The required answer is each line in the entries below where "coordinate" occurs.

Available records:
━━━━
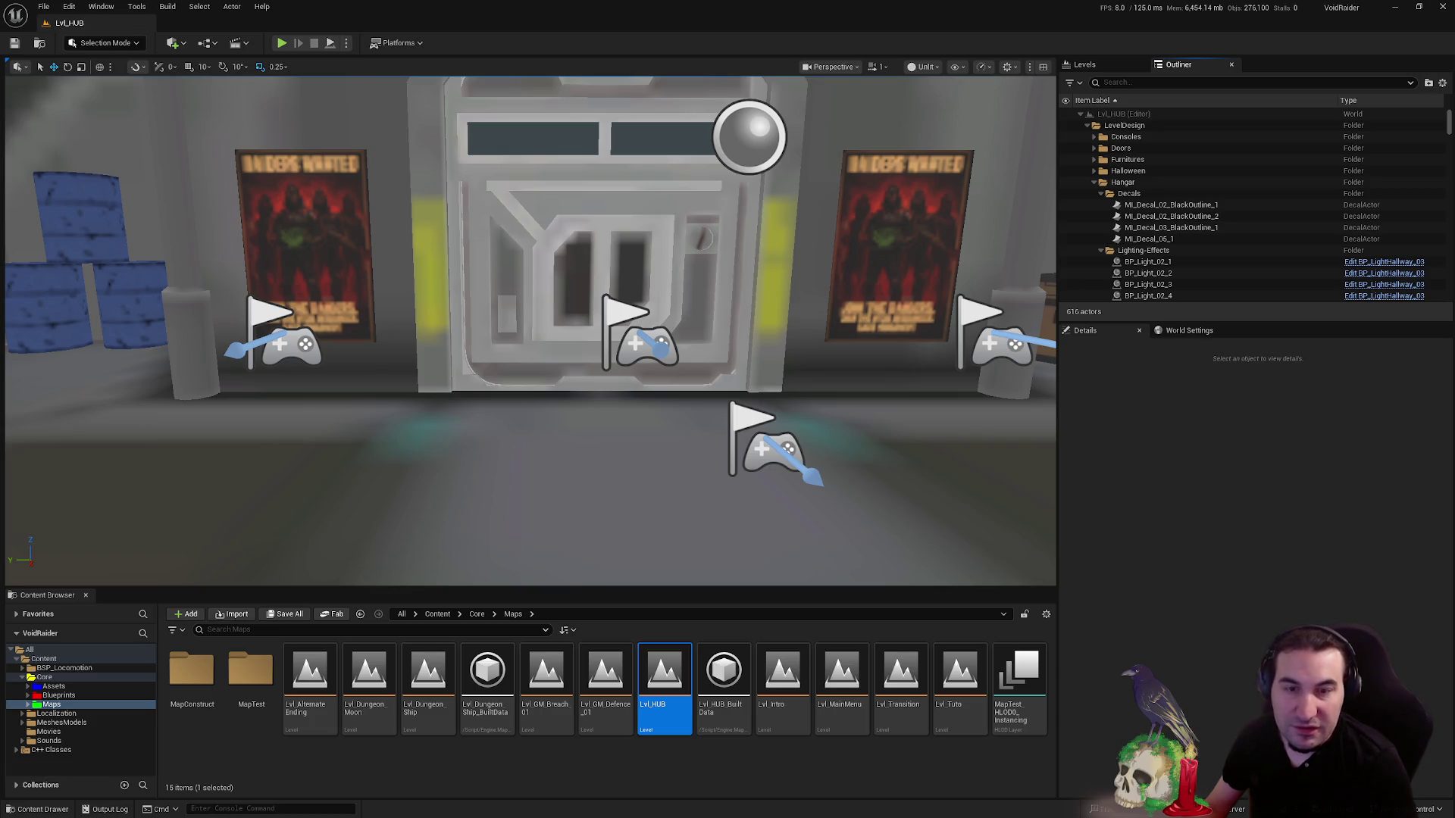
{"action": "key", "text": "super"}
━━━━
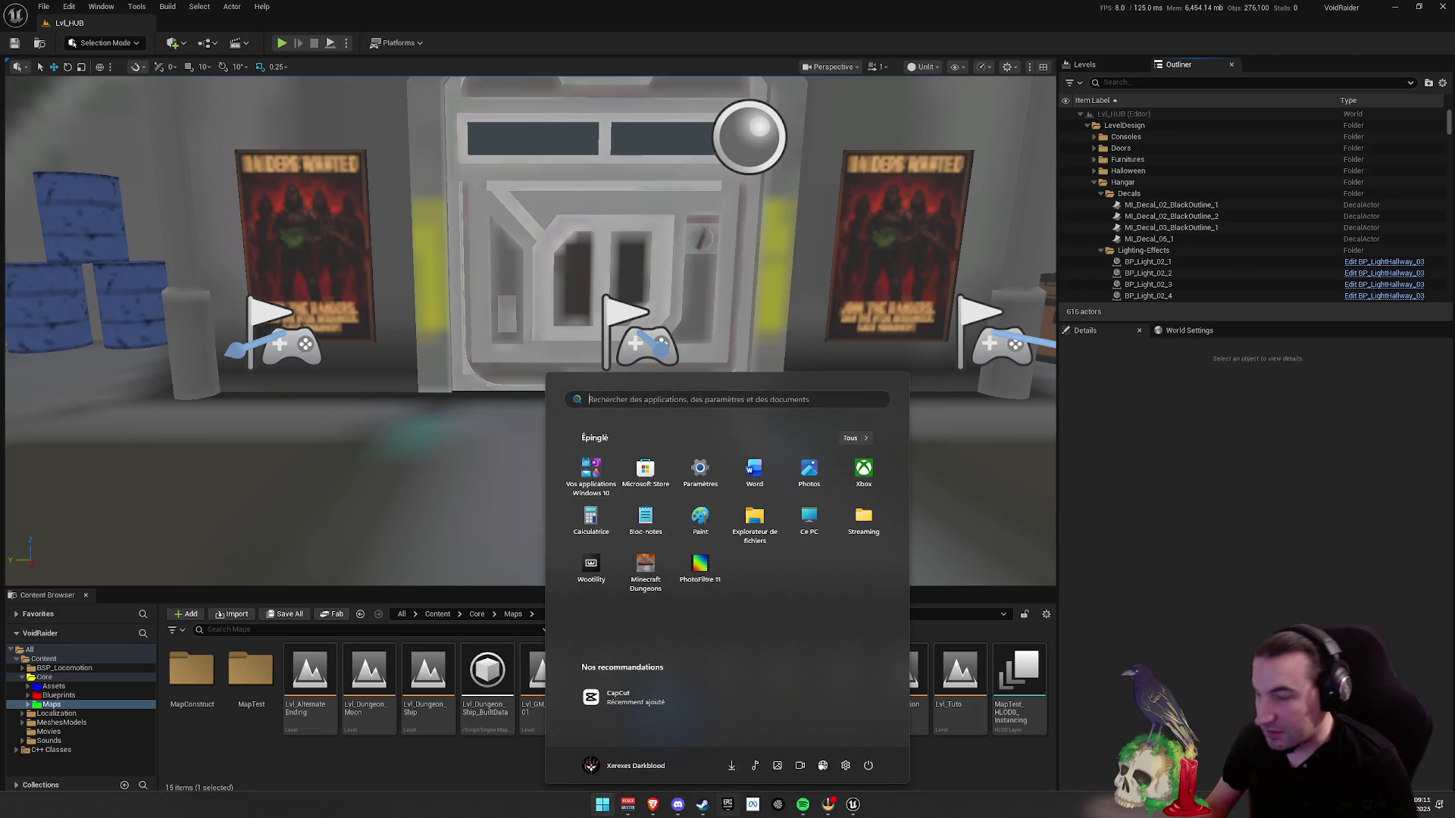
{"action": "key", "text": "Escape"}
━━━━
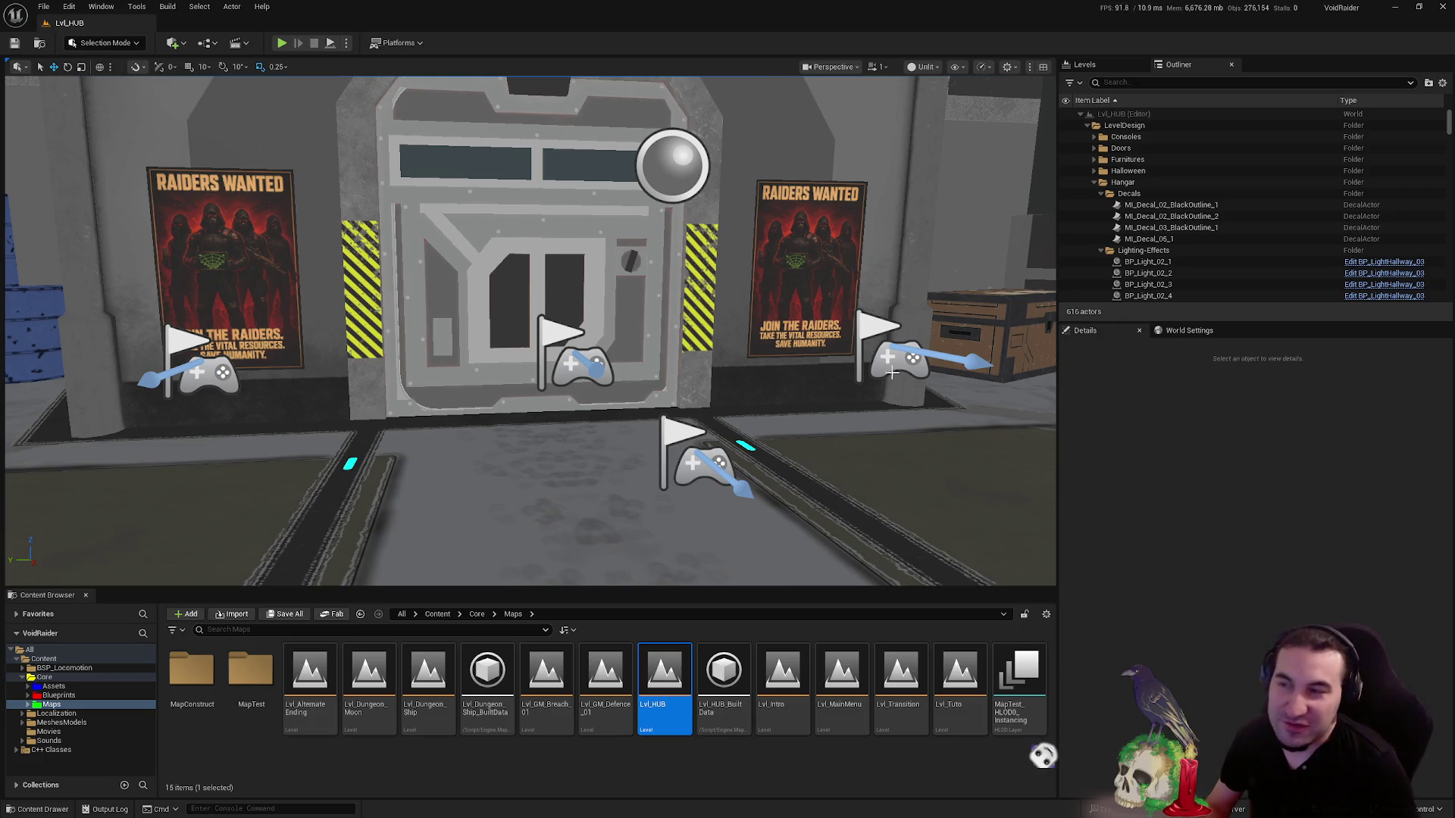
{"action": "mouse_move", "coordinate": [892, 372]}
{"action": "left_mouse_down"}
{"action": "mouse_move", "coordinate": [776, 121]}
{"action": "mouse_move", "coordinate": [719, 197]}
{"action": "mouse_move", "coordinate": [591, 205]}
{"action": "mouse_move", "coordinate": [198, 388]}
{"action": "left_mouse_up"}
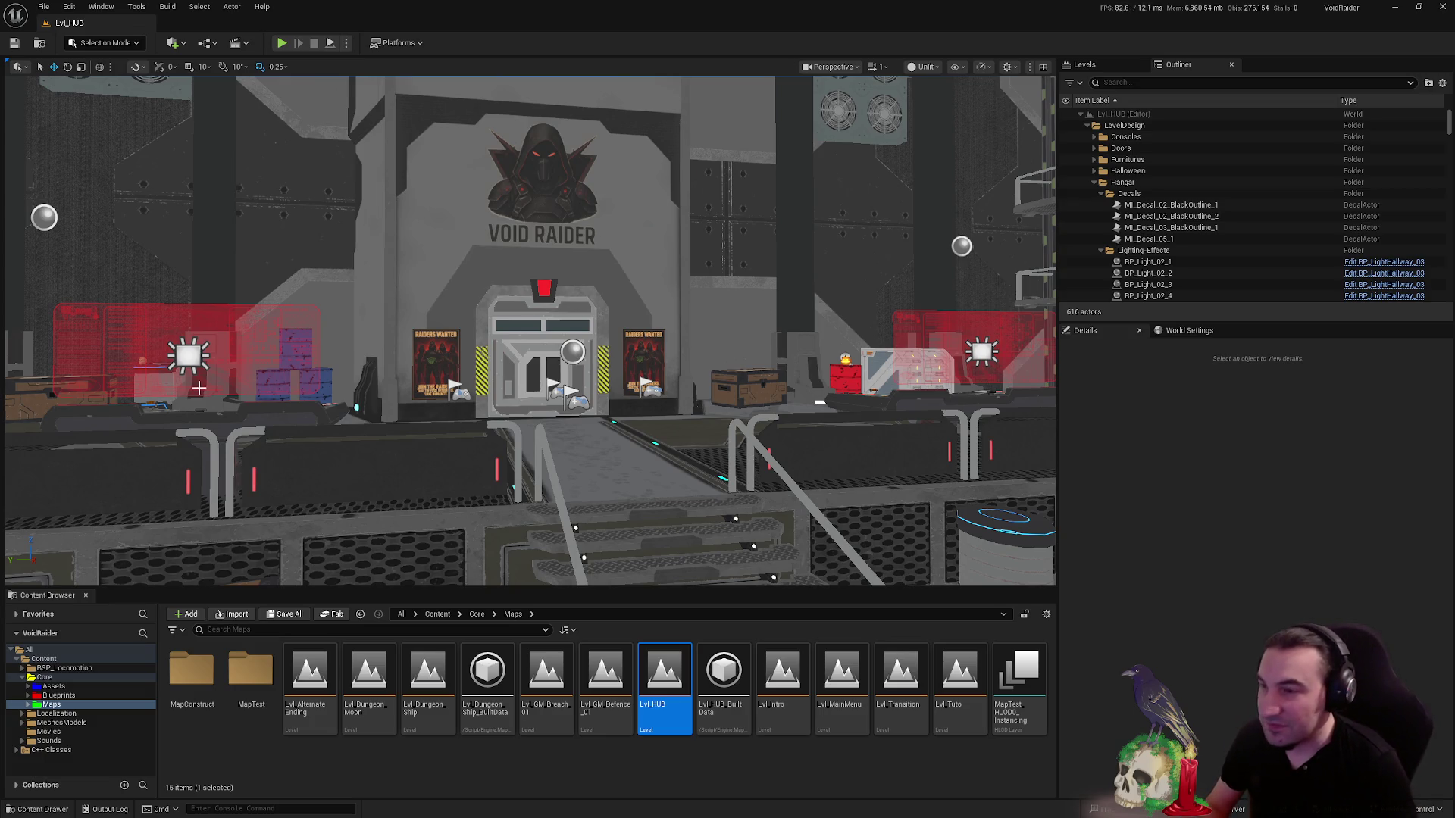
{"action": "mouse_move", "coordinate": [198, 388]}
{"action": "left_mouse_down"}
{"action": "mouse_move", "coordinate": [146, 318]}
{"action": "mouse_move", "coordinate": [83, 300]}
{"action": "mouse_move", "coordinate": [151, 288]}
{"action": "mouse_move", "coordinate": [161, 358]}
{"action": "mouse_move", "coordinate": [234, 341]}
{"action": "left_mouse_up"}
━━━━
Task result:
{"action": "mouse_move", "coordinate": [892, 372]}
{"action": "mouse_move", "coordinate": [776, 121]}
{"action": "mouse_move", "coordinate": [719, 197]}
{"action": "mouse_move", "coordinate": [591, 205]}
{"action": "mouse_move", "coordinate": [198, 388]}
{"action": "mouse_move", "coordinate": [198, 388]}
{"action": "mouse_move", "coordinate": [146, 318]}
{"action": "mouse_move", "coordinate": [83, 300]}
{"action": "mouse_move", "coordinate": [151, 288]}
{"action": "mouse_move", "coordinate": [161, 358]}
{"action": "mouse_move", "coordinate": [234, 341]}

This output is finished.